Not sure if that qualifies as exterior or interior, heh, but just got the windows tinted. Not wanting the red seats, I'm now discovering how bloody hot it gets with black on black.

Love the look now. 

And for those I know will ask: 35% in front, 18% in rear.

Before and after shots:

Jim Miller
'06 M6, 18"
'02 Saab 9-5 Aero Sportwagon
'93 Saab 900 Turbo Commemorative Edition, very modified
'91 Saab 900 Turbo Special Edition Convertible, half way through restoration


----------



## ShoddyHog (May 17, 2006)

GTJimbO said:


> Love the look now.
> 
> And for those I know will ask: 35% in front, 18% in rear.
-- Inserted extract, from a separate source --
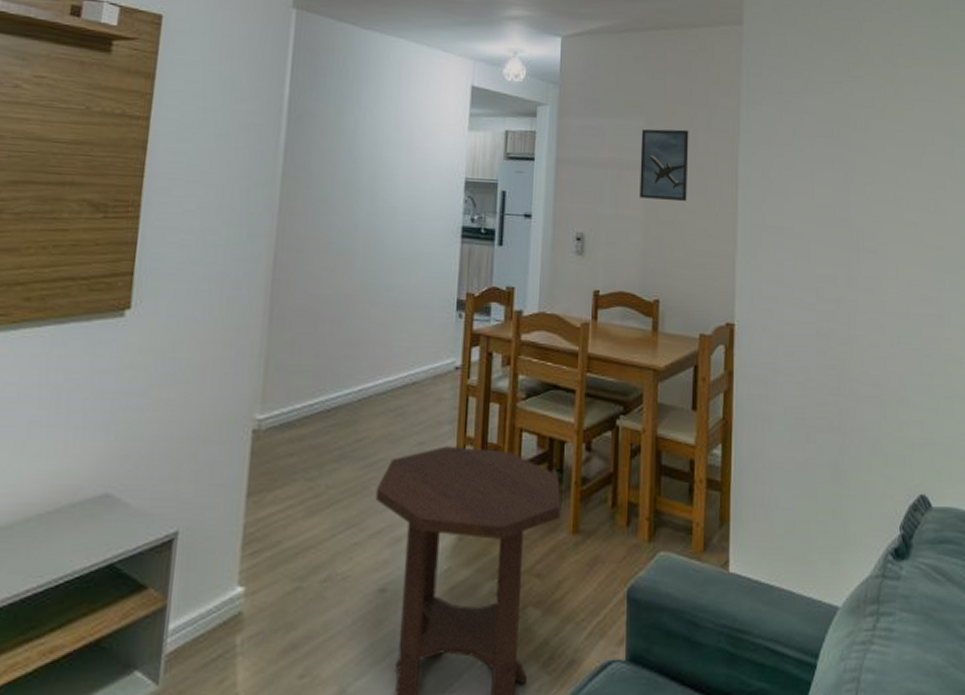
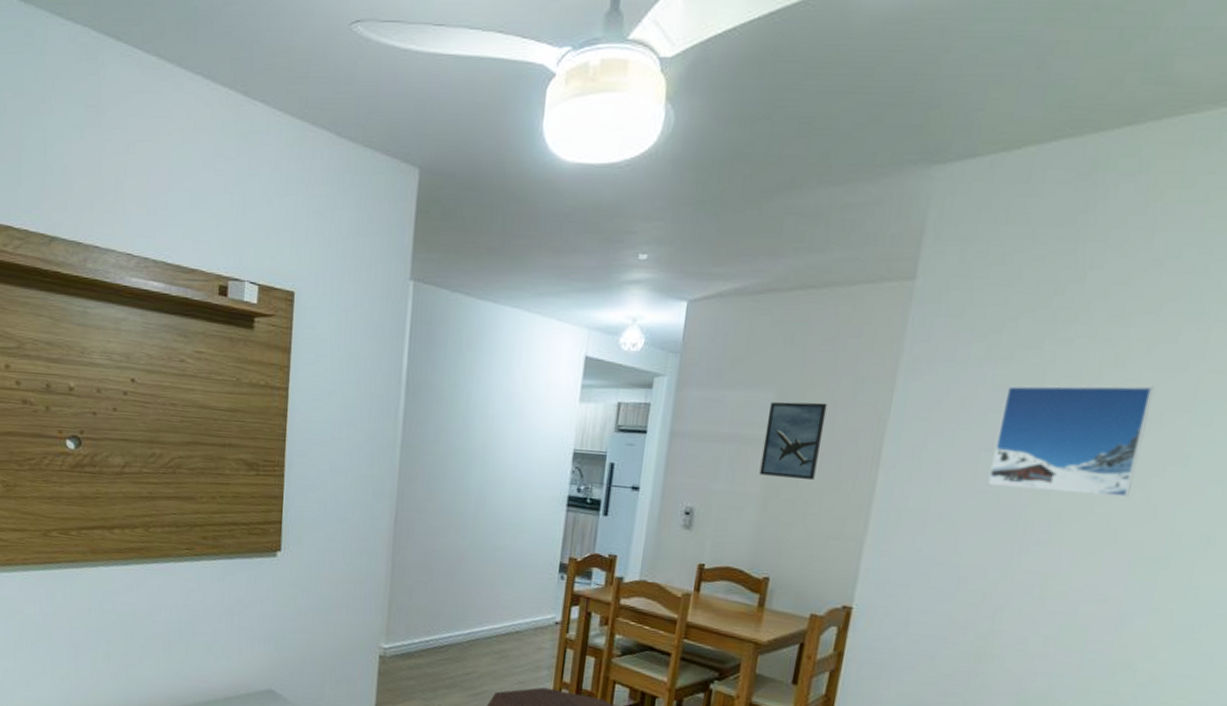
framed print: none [823,113,926,207] -> present [987,385,1154,497]

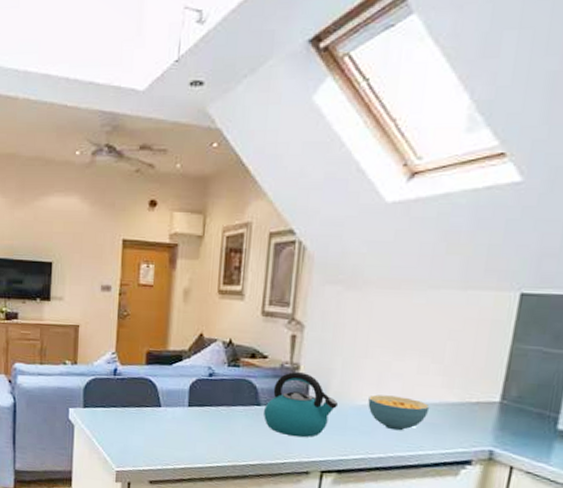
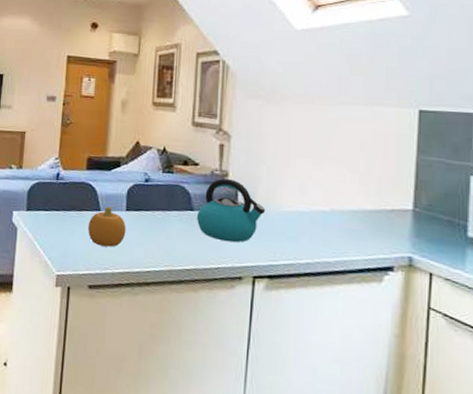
fruit: none [148,402,189,443] -> present [87,206,126,247]
cereal bowl: present [368,394,430,431] -> none [293,201,350,237]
You have good taste, and I love the look. I'll be following suit...maybe by next spring.

Gerry

Black/Black 06 M6 18's


----------



## Eddie 70 (Aug 29, 2006)

This is always my first mod on any vehicle I buy. Looks good. I like it.


----------



## GTJimbO (Apr 28, 2006)

Thanks, guys. Best part: Free to me. Had an old $250 gift card from last christmas that I used. 

Next up: Rip Shifter...

Jim Miller


----------



## mattmc1228 (Jul 13, 2006)

GTJimbO said:


> Not sure if that qualifies as exterior or interior, heh, but just got the windows tinted. Not wanting the red seats, I'm now discovering how bloody hot it gets with black on black.
> 
> Love the look now.
> 
> ...




I JUST GOT ON 5% ALL THE WAY AROUND. Totally illegal in Pa


----------



## GoatMann (Jul 20, 2006)

*How does...*

how does the Goat do with the tint in the heat? 

I've noticed how incredibly hot it gets my 06 GTO M6 black with Red guts. 

Have you noticed it being cooler than without the tinting???


----------



## mattmc1228 (Jul 13, 2006)

Yea i noticed it being cooler


----------



## Napoleon_Tanerite (Aug 3, 2006)

i need to get mine tinted. even in a blue car it gets hot as **** in there


----------



## GTJimbO (Apr 28, 2006)

GoatMann said:


> how does the Goat do with the tint in the heat?
> 
> I've noticed how incredibly hot it gets my 06 GTO M6 black with Red guts.
> 
> Have you noticed it being cooler than without the tinting???



It's a lot cooler now -- still hot, but not scortching. Also use a window screen if I have to park it in the sun.

Jim M.


----------